Mantis tickets look spiffier than Trac’s, but I don’t know how much of that is useful in the long term. I was hoping that someone with equal experience in both would comment here and expound…
MoinMoin being written in Python was what first attracted me. And it seems to have a boatload of features. It uses flat files instead of a dbms, which means less administration hassles and easier recovery from screw-ups, at least in theory.
What didn’t you like about MoinMoin?
I’ve used MoinMoin twice now. Once as the very first wiki / collaboration tool in a product development engineering team. Company had a bunch of stagnant & over-built theoretical processes, while practically it was entirely ad-hoc. 17 guys plus or minus, doing software and hardware (mainly integration) development.
We used MoinMoin for general knowledge capture and to manage Tier III support. I found that when you get to Tier III – unexpected non-trivial functional errors with the product in the field – there is often a lot of investigation. Wiki fits that better vs. a completely defined workflow. Both the existing ticketing and support tracking systems were hostile to supporting capturing knowledge along the way.
MoinMoin did well for us, including email integration, some templating, and similar. This was on Windows OSes. We were looking at reworking the whole tool chain & development environment, so we might have gone for something else with that refresh. Better integration with builds, repository & defect and support ticket tracking would have been nice. We weren’t there yet.

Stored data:
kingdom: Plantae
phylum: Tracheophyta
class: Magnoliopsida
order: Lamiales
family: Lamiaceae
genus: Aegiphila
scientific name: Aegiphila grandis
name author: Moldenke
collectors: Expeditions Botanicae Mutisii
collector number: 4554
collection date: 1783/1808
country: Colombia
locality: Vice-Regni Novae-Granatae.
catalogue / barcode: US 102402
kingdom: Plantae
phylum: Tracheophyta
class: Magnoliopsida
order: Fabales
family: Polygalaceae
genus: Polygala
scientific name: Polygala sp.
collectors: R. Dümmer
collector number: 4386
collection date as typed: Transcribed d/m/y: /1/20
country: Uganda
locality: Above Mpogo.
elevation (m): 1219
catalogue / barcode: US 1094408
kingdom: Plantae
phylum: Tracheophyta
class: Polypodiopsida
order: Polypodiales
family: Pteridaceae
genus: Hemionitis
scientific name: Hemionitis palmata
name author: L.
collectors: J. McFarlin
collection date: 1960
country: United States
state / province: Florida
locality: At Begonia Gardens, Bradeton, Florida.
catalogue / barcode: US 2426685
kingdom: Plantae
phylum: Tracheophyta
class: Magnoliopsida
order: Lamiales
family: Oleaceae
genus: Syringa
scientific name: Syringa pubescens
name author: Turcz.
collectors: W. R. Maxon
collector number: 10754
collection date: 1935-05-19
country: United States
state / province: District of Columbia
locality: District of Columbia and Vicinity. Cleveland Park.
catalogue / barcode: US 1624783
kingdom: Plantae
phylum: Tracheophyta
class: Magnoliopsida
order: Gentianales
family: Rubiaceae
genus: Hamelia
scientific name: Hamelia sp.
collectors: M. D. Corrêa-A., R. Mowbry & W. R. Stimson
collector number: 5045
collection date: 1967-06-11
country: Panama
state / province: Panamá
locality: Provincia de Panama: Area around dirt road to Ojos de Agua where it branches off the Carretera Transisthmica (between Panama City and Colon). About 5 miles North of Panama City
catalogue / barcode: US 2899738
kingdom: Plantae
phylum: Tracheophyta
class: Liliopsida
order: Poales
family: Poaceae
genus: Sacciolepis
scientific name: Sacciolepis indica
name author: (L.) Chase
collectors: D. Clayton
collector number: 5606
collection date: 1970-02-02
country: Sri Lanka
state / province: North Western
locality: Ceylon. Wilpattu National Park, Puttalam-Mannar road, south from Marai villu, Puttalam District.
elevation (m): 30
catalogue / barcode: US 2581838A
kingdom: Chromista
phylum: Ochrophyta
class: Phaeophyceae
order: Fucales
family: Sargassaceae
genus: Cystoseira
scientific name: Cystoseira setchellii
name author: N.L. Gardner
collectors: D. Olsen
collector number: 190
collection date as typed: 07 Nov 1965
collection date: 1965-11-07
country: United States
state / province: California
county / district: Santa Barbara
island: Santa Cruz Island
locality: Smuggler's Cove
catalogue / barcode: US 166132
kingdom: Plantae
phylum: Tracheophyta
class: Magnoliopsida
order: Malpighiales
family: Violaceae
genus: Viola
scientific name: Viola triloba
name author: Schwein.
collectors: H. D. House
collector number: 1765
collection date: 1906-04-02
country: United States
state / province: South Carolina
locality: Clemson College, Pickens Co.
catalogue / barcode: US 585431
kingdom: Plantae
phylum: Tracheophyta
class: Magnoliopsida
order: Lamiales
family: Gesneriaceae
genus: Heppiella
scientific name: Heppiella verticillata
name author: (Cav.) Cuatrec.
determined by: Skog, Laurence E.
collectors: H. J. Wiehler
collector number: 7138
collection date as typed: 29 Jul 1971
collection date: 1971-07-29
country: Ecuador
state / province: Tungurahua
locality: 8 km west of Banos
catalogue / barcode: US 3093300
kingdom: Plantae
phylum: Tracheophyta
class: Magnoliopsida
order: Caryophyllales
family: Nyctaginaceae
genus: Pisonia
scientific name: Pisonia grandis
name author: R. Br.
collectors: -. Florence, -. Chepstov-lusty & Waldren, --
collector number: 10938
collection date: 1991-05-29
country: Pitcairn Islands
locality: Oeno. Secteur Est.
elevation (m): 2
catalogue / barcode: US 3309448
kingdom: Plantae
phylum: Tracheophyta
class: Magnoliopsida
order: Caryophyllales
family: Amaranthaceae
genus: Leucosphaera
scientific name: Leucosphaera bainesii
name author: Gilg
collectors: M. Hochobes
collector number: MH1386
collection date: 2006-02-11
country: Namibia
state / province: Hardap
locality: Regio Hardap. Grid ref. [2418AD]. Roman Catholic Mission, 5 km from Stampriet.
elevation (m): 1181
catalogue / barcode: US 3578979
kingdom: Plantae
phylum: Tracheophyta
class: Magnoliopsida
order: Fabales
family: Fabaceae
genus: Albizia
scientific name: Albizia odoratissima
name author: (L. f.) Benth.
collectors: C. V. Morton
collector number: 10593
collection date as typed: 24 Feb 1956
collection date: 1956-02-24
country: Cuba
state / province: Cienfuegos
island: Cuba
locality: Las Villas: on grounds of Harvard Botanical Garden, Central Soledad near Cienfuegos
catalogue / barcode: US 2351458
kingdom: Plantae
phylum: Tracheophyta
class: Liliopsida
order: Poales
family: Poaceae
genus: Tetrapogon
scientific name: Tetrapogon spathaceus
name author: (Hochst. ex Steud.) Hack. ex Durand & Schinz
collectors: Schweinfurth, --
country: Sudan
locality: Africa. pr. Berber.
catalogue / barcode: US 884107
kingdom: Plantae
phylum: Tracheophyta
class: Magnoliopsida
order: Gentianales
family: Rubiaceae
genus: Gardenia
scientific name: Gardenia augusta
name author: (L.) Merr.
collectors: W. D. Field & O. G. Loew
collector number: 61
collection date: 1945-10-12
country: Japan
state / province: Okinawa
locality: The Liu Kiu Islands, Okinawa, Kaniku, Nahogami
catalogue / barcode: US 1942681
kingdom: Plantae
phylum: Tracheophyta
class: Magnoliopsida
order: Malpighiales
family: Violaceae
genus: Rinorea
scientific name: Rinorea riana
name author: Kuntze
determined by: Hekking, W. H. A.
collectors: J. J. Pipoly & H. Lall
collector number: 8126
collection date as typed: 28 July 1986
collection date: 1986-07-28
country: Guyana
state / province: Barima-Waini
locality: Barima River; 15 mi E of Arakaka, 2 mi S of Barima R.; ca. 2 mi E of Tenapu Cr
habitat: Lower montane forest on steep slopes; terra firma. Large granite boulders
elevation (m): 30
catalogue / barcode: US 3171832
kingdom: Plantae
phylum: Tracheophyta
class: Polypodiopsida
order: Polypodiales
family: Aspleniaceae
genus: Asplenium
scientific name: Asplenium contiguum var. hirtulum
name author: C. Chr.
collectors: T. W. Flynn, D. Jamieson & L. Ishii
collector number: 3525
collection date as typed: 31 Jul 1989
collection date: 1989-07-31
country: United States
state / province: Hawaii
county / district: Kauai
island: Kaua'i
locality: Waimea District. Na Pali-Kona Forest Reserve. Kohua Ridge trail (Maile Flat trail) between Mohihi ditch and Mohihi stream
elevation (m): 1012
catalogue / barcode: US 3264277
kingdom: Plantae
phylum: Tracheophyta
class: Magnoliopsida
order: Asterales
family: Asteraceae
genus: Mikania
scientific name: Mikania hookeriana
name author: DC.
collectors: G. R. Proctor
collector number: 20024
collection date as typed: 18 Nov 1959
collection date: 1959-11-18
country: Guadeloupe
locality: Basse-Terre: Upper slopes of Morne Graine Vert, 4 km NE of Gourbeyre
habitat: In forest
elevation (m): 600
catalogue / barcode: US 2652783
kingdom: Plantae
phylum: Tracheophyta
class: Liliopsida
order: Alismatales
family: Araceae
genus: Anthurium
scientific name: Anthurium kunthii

### [Apply what you read]
(1) In the MoinMoin discussion, what does MoinMoin use instead of a dbms?
(2) Summarize the MoinMoin discussion in two sentences.
(3) Write a continuation of the MoinMoin discussion, picking up after its final sentence.

### [Answer section]
(1) Flat files.

(2) MoinMoin is written in Python, has many features, and stores data in flat files instead of a dbms, which in theory means fewer administration hassles and easier recovery. One writer used it in a product development engineering team of about 17 people for general knowledge capture and Tier III support, where it did well, including email integration and some templating.

(3)
This second time going on right now, we’re using MoinMoin to capture context info about a NOC. Even banged up Wiki login authenticated against LDAP with no problem. Interestingly, that location has Mantis installed, yet the concept of wiki / capturing folklore was news.
FWIW I picked MoinMoin the first time from a short list of competent wikis *because* it was written in Python, or more precisely “not Perl.” Leaving aside the language wars, I had Perl programmers on the engineering team – mobile VPN written in C++. By choosing a Python vs. Perl-based wiki I reduced the temptation to hack at its implementation.
I’ve heard good things about Trac, which if my memory serves is based on MoinMoin. Medio systems in town used it for some time, so if you know someone from there, they might have some insight.
I’ve used both Mantis and Trac. In my opinion, I think Mantis with friendly and useful issue reports is better for project maintenance, and Trac with timeline and SVN is better for project development.
However, in the latest version of Mantis, we can have wiki and SVN, so there is no more different.
And in the conclusion, I will choose Mantis 🙂
My company tried both Mantis and Trac and from my experience, i found Trac much harder to upgrade, customize and version 0.11 didn’t have support for Japanese and i’m sure other languages.
Mantis on the other hand is really easy to upgrade, customize and not only does i thave suppot for a whole bunch of different languages, it can be user based, so while i use english all my co-workers can use japanese.
In the end main reason we chose mantis was becasue the interface is much better developed, the japanese support and most importantly, Mantis’s development team is more active and has a strong community.
Last note… the mantis plugin system is by far superior to the trac one imo.
I’ve used mantis and it is nice piece of software.
I’m about to switch to trac bcs it is part of tools included in Kforge.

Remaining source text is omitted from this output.